—by David M. Katz
Sean R. v. BMW of N. Am., LLC, 48 N.E.3d 937 (N.Y. 2016).
The New York Court of Appeals recently decided that the basis for an expert opinion on the specific concentration of a chemical cannot be predicated solely on a person’s symptoms, but also noted that expert opinion that a chemical was present at the concentration of scent detection could be admissible.
On February 11, 2016, the New York Court of Appeals decided Sean R. v. BMW of N. Am., LLC, 48 N.E.3d 937 (N.Y. 2016).
The plaintiff was born with significant physical and mental birth defects. The plaintiff alleged that his injuries were caused when his mother inhaled high concentrations of gasoline fumes while driving her 1989 BMW 525i during her first trimester of her pregnancy. Both the plaintiff’s mother and grandmother stated that they could smell gasoline odors in the car. Additionally, the plaintiff’s mother suffered from “headaches, dizziness and throat irritation” after driving in the car. Further, the plaintiff’s mother and father stated that they could smell gasoline in their house when the car was parked in the garage.
Two causation experts opined on the nexus between the gasoline vapor exposure, the concentration of the gasoline during the exposure, and the plaintiff’s birth defects. Using two separate methodologies, the plaintiff’s two causation experts came to the conclusion that the plaintiff’s mother inhaled gasoline at a concentration of 1,000 parts per million based solely on the symptoms exhibited during exposure to the gasoline fumes.
The defendants first filed motions for summary judgment, arguing that the plaintiff’s experts failed to lay a foundation for their opinions. The trial court denied the motions. The appellate division modified the order on other grounds.
The defendants then challenged the experts’ “symptom-threshold” methodology, arguing that using symptoms to determine a concentration of a chemical is not generally accepted within the scientific community. The trial court precluded the plaintiff’s experts from testifying because symptom-threshold methodology was not generally accepted in the scientific community as a means of determining concentrations of chemicals. On reargument, the court reaffirmed its prior decision. The appellate division affirmed and granted a motion for leave to appeal to the Court of Appeals.

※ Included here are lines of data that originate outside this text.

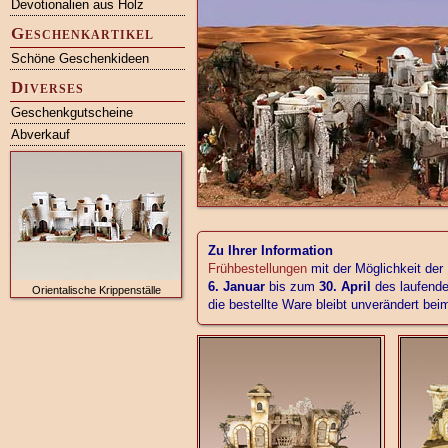
Devotionalien aus Holz
Geschenkartikel
Schöne Geschenkideen
Diverses
Geschenkgutscheine
Abverkauf
Zu Ihrer Information
Frühbestellungen
mit der Möglichkeit der
6. Januar
bis zum
30. April
des laufende
Orientalische Krippenställe
die bestellte Ware bleibt unverändert be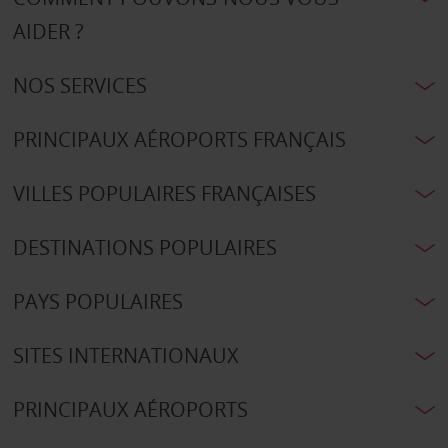
AIDER ?
NOS SERVICES
PRINCIPAUX AÉROPORTS FRANÇAIS
VILLES POPULAIRES FRANÇAISES
DESTINATIONS POPULAIRES
PAYS POPULAIRES
SITES INTERNATIONAUX
PRINCIPAUX AÉROPORTS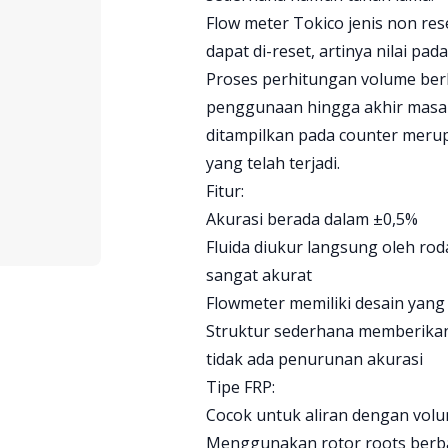
Flow meter Tokico jenis non res
dapat di-reset, artinya nilai pad
Proses perhitungan volume ber
penggunaan hingga akhir masa p
ditampilkan pada counter merup
yang telah terjadi.
Fitur:
Akurasi berada dalam ±0,5%
Fluida diukur langsung oleh rod
sangat akurat
Flowmeter memiliki desain yang
Struktur sederhana memberikan
tidak ada penurunan akurasi
Tipe FRP:
Cocok untuk aliran dengan vol
Menggunakan rotor roots berba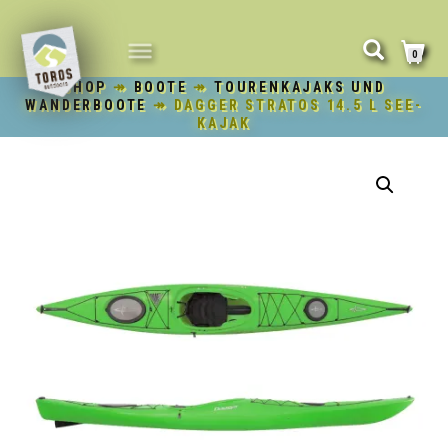
NAVIGATION
0
UMSCHALTEN
SHOP
↠
BOOTE
↠
TOURENKAJAKS UND
WANDERBOOTE
↠ DAGGER STRATOS 14.5 L SEE-
KAJAK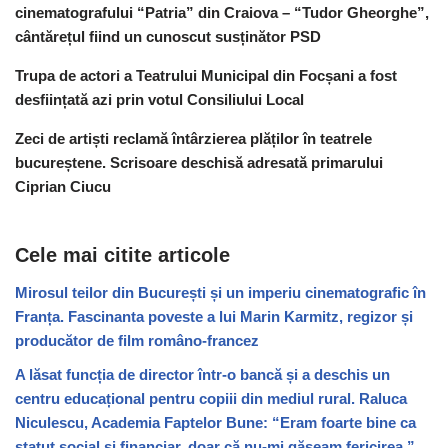
cinematografului “Patria” din Craiova – “Tudor Gheorghe”,
cântărețul fiind un cunoscut susținător PSD
Trupa de actori a Teatrului Municipal din Focșani a fost
desființată azi prin votul Consiliului Local
Zeci de artiști reclamă întârzierea plăților în teatrele
bucureștene. Scrisoare deschisă adresată primarului
Ciprian Ciucu
Cele mai citite articole
Mirosul teilor din București și un imperiu cinematografic în
Franța. Fascinanta poveste a lui Marin Karmitz, regizor și
producător de film româno-francez
A lăsat funcția de director într-o bancă și a deschis un
centru educațional pentru copiii din mediul rural. Raluca
Niculescu, Academia Faptelor Bune: “Eram foarte bine ca
statut social și financiar, doar că nu-mi găseam fericirea.”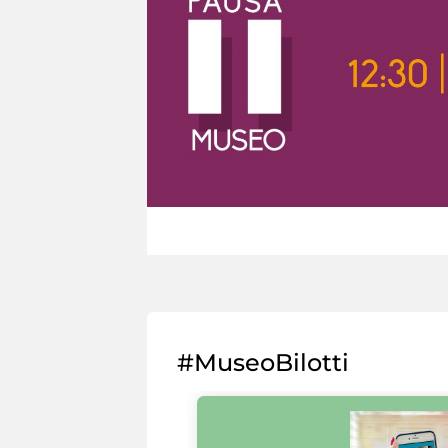
#MuseoBilotti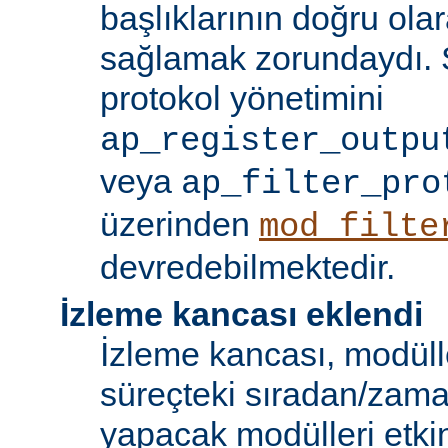
başlıklarının doğru olar
sağlamak zorundaydı. S
protokol yönetimini
ap_register_outpu
veya
ap_filter_pro
üzerinden
mod_filte
devredebilmektedir.
İzleme kancası eklendi
İzleme kancası, modüll
süreçteki sıradan/zama
yapacak modülleri etkinl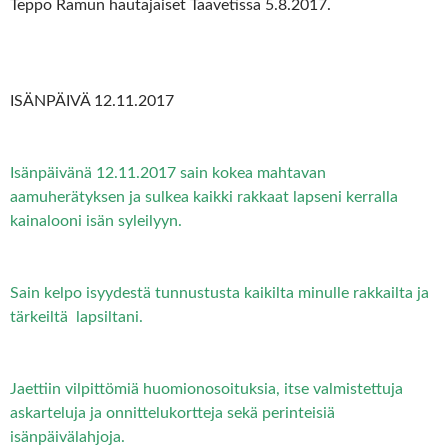
Teppo Ramun hautajaiset Taavetissa 5.8.2017.
ISÄNPÄIVÄ 12.11.2017
Isänpäivänä 12.11.2017 sain kokea mahtavan
aamuherätyksen ja sulkea kaikki rakkaat lapseni kerralla
kainalooni isän syleilyyn.
Sain kelpo isyydestä tunnustusta kaikilta minulle rakkailta ja
tärkeiltä lapsiltani.
Jaettiin vilpittömiä huomionosoituksia, itse valmistettuja
askarteluja ja onnittelukortteja sekä perinteisiä
isänpäivälahjoja.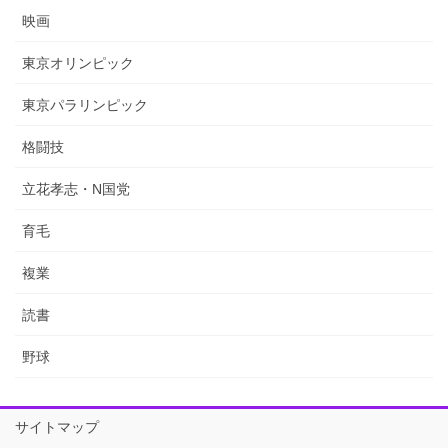
映画
東京オリンピック
東京パラリンピック
格闘技
立花孝志・N国党
育毛
複業
読書
野球
サイトマップ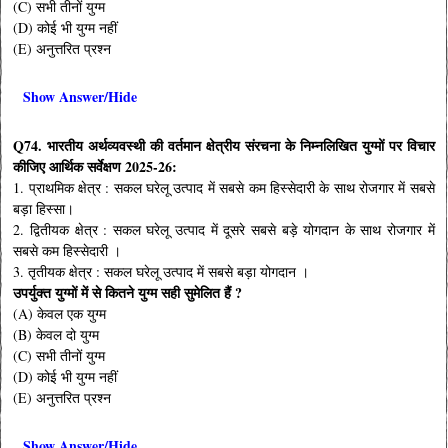
(C) सभी तीनों युग्म
(D) कोई भी युग्म नहीं
(E) अनुत्तरित प्रश्न
Show Answer/Hide
Q74. भारतीय अर्थव्यवस्थी की वर्तमान क्षेत्रीय संरचना के निम्नलिखित युग्मों पर विचार
कीजिए आर्थिक सर्वेक्षण 2025-26:
1. प्राथमिक क्षेत्र : सकल घरेलू उत्पाद में सबसे कम हिस्सेदारी के साथ रोजगार में सबसे
बड़ा हिस्सा।
2. द्वितीयक क्षेत्र : सकल घरेलू उत्पाद में दूसरे सबसे बड़े योगदान के साथ रोजगार में
सबसे कम हिस्सेदारी ।
3. तृतीयक क्षेत्र : सकल घरेलू उत्पाद में सबसे बड़ा योगदान ।
उपर्युक्त युग्मों में से कितने युग्म सही सुमेलित हैं ?
(A) केवल एक युग्म
(B) केवल दो युग्म
(C) सभी तीनों युग्म
(D) कोई भी युग्म नहीं
(E) अनुत्तरित प्रश्न
Show Answer/Hide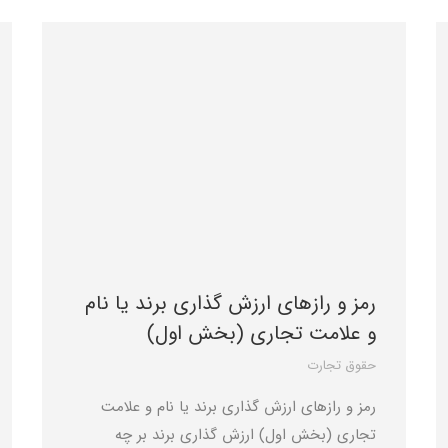
رمز و رازهای ارزش ‌گذاری برند یا نام
و علامت تجاری (بخش اول)
حقوق تجارت
رمز و رازهای ارزش ‌گذاری برند یا نام و علامت
تجاری (بخش اول) ارزش گذاری برند بر چه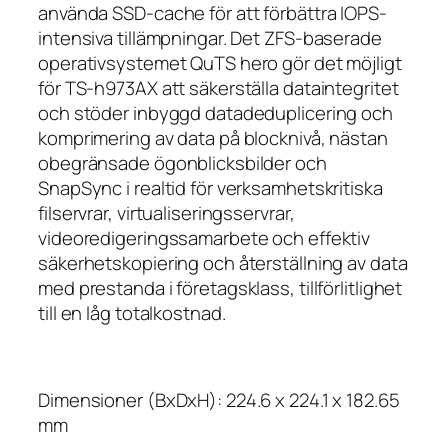
använda SSD-cache för att förbättra IOPS-
intensiva tillämpningar. Det ZFS-baserade
operativsystemet QuTS hero gör det möjligt
för TS-h973AX att säkerställa dataintegritet
och stöder inbyggd datadeduplicering och
komprimering av data på blocknivå, nästan
obegränsade ögonblicksbilder och
SnapSync i realtid för verksamhetskritiska
filservrar, virtualiseringsservrar,
videoredigeringssamarbete och effektiv
säkerhetskopiering och återställning av data
med prestanda i företagsklass, tillförlitlighet
till en låg totalkostnad.
Dimensioner (BxDxH): 224.6 x 224.1 x 182.65
mm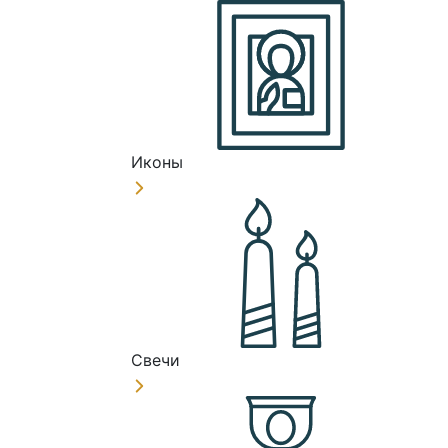
Иконы
Свечи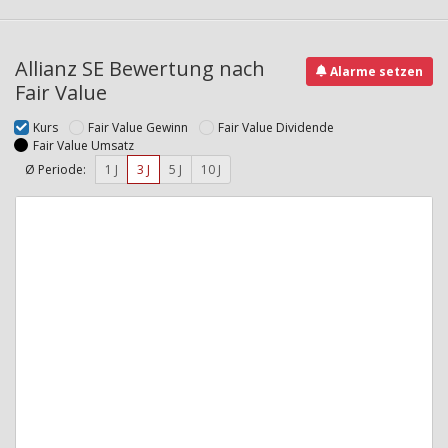
Allianz SE Bewertung nach
Alarme setzen
Fair Value
Kurs
Fair Value Gewinn
Fair Value Dividende
Fair Value Umsatz
Ø Periode:
1 J
3 J
5 J
10 J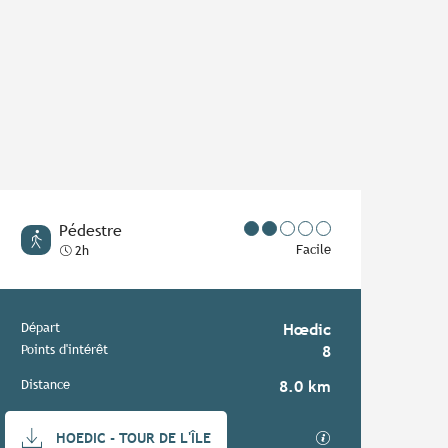
Pédestre
Facile
2h
Informations pratiques
Départ
Hœdic
Points d'intérêt
8
Distance
8.0 km
Documentation
SECTIONS.TOURIS
HOEDIC - TOUR DE L'ÎLE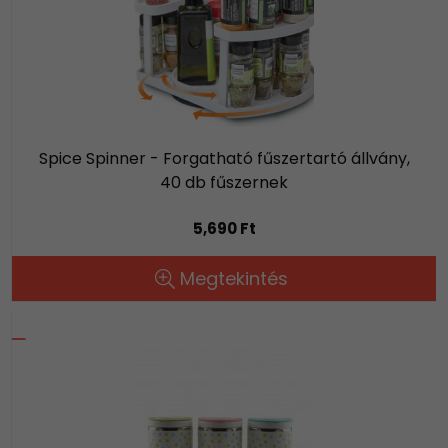
Spice Spinner - Forgatható fűszertartó állvány,
40 db fűszernek
5,690 Ft
Megtekintés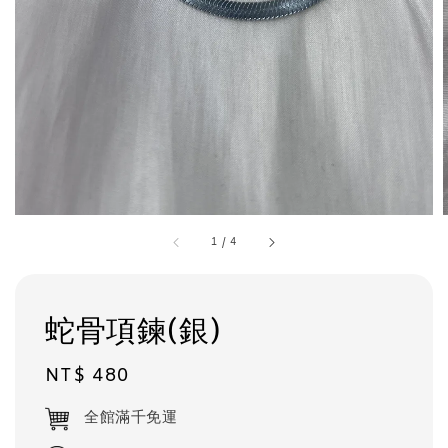
1
/
4
蛇骨項鍊(銀)
Regular
NT$ 480
price
全館滿千免運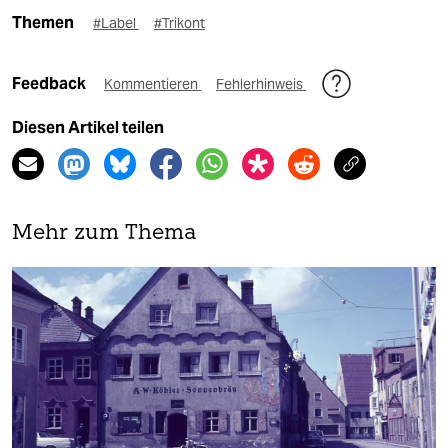
Themen
#Label
#Trikont
Feedback
Kommentieren
Fehlerhinweis
Diesen Artikel teilen
Mehr zum Thema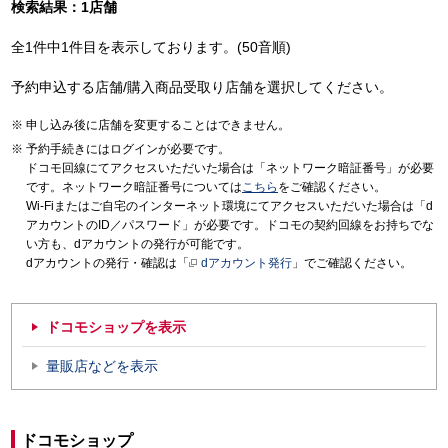
検索結果：1店舗
全1件中1件目を表示しております。(50音順)
予約申込する店舗/購入商品受取り店舗を選択してください。
申し込み後に店舗を変更することはできません。
予約手続きにはログインが必要です。
ドコモ回線にてアクセスいただいた場合は「ネットワーク暗証番号」が必要
です。ネットワーク暗証番号については
こちら
をご確認ください。
Wi-Fiまたはご自宅のインターネット環境にてアクセスいただいた場合は「d
アカウントのID／パスワード」が必要です。ドコモの契約回線をお持ちでな
い方も、dアカウントの発行が可能です。
dアカウントの発行・確認は「
dアカウント発行
」でご確認ください。
ドコモショップを表示
量販店などを表示
ドコモショップ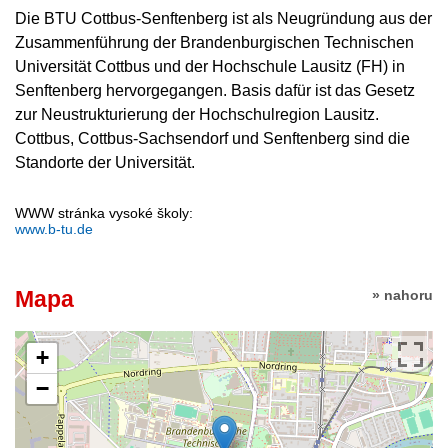
Die BTU Cottbus-Senftenberg ist als Neugründung aus der
Zusammenführung der Brandenburgischen Technischen
Universität Cottbus und der Hochschule Lausitz (FH) in
Senftenberg hervorgegangen. Basis dafür ist das Gesetz
zur Neustrukturierung der Hochschulregion Lausitz.
Cottbus, Cottbus-Sachsendorf und Senftenberg sind die
Standorte der Universität.
WWW stránka vysoké školy:
www.b-tu.de
Mapa
» nahoru
+
−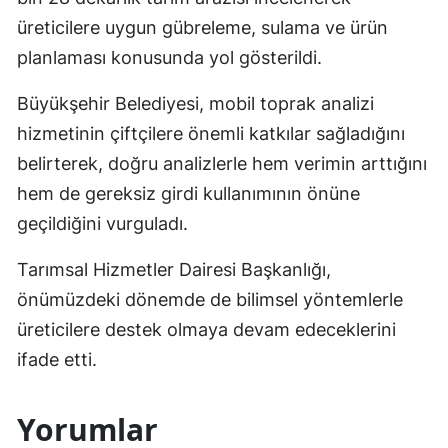
üreticilere uygun gübreleme, sulama ve ürün
planlaması konusunda yol gösterildi.
Büyükşehir Belediyesi, mobil toprak analizi
hizmetinin çiftçilere önemli katkılar sağladığını
belirterek, doğru analizlerle hem verimin arttığını
hem de gereksiz girdi kullanımının önüne
geçildiğini vurguladı.
Tarımsal Hizmetler Dairesi Başkanlığı,
önümüzdeki dönemde de bilimsel yöntemlerle
üreticilere destek olmaya devam edeceklerini
ifade etti.
Yorumlar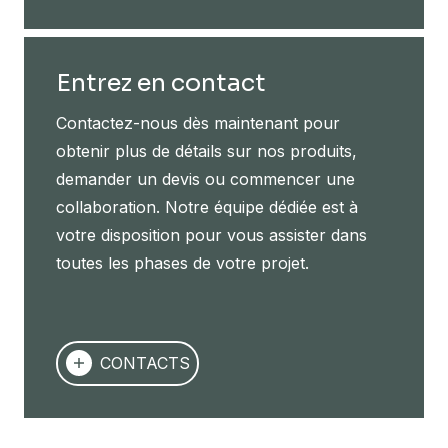
Entrez en contact
Contactez-nous dès maintenant pour
obtenir plus de détails sur nos produits,
demander un devis ou commencer une
collaboration. Notre équipe dédiée est à
votre disposition pour vous assister dans
toutes les phases de votre projet.
CONTACTS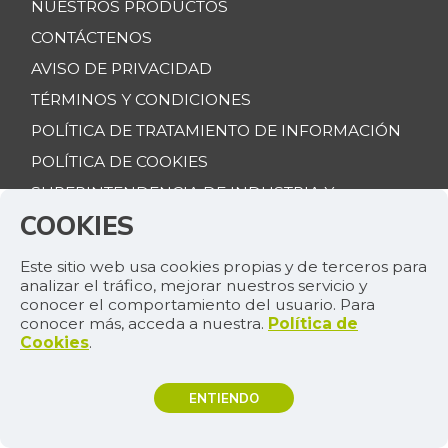
NUESTROS PRODUCTOS
CONTÁCTENOS
AVISO DE PRIVACIDAD
TÉRMINOS Y CONDICIONES
POLÍTICA DE TRATAMIENTO DE INFORMACIÓN
POLÍTICA DE COOKIES
SUPERINTENDENCIA DE INDUSTRIA Y
COMERCIO
COOKIES
Este sitio web usa cookies propias y de terceros para
OTROS PORTALES
analizar el tráfico, mejorar nuestros servicio y
conocer el comportamiento del usuario. Para
LAREPUBLICA.CO
conocer más, acceda a nuestra.
Política de
Cookies
.
ASUNTOSLEGALES.COM.CO
EMPRESAS.LAREPUBLICA.CO
ENTIENDO
CANALRCN.COM
TEMAS DE INTERÉS
RCNRADIO.COM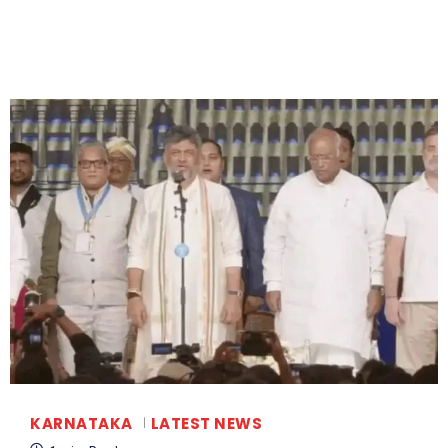
KARNATAKA
LATEST NEWS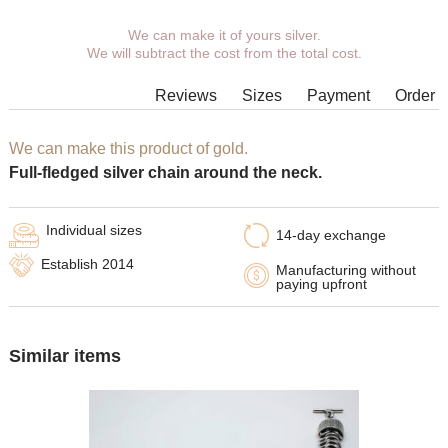
We can make it of yours silver.
You can choose coverage, weight,
We will subtract the cost from the total cost.
length, width, clasp.
Products with some combinations of
Reviews
Sizes
Payment
Order
width, length and weight cannot be
manufactured in principle, in such
cases our managers will contact You.
We can make this product of gold.
Full-fledged silver chain around the neck.
Individual sizes
14-day exchange
Establish 2014
Manufacturing without
paying upfront
Similar items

The plaintiff’s experts employed the symptom-threshold methodology. Under the symptom-threshold methodology, an expert uses statements regarding odors and the symptoms that resulted to determine the concentration of chemicals that a person was exposed to. The Court of Appeals began by noting that the plaintiff could not show any scientific literature employing the symptom-threshold methodology for causation purposes. While the Court of Appeals noted that smelling chemicals and experiencing symptoms could be corroborative of a level of concentration, that evidence alone cannot “divine an otherwise unknown concentration of gasoline vapor.” Thus, the court found that a symptom-threshold methodology, where symptoms are used to determine the concentration of a chemical, was not generally accepted in the scientific community.
The Court of Appeals distinguished the symptom-threshold methodology from other cases where experts employ the “odor threshold” methodology. Similar to the methodology employed by the plaintiff’s experts, experts using the odor threshold methodology determine that a chemical concentration exists because the witness smelled a chemical. However, unlike the plaintiff’s experts, experts employing the odor threshold methodology limit their opinion to the fact that the concentration was at least at the minimum concentration required for humans to smell the chemical. The Court of Appeals noted that the odor threshold methodology is admissible because the level of detection is self-proving: if someone can smell a chemical, then it must be present at a certain minimum level. As a result, the Court of Appeals, while rejecting the symptom-threshold methodology, also opened the door for the odor threshold methodology in toxic tort cases where the level of detection is equivalent to the level of toxicity.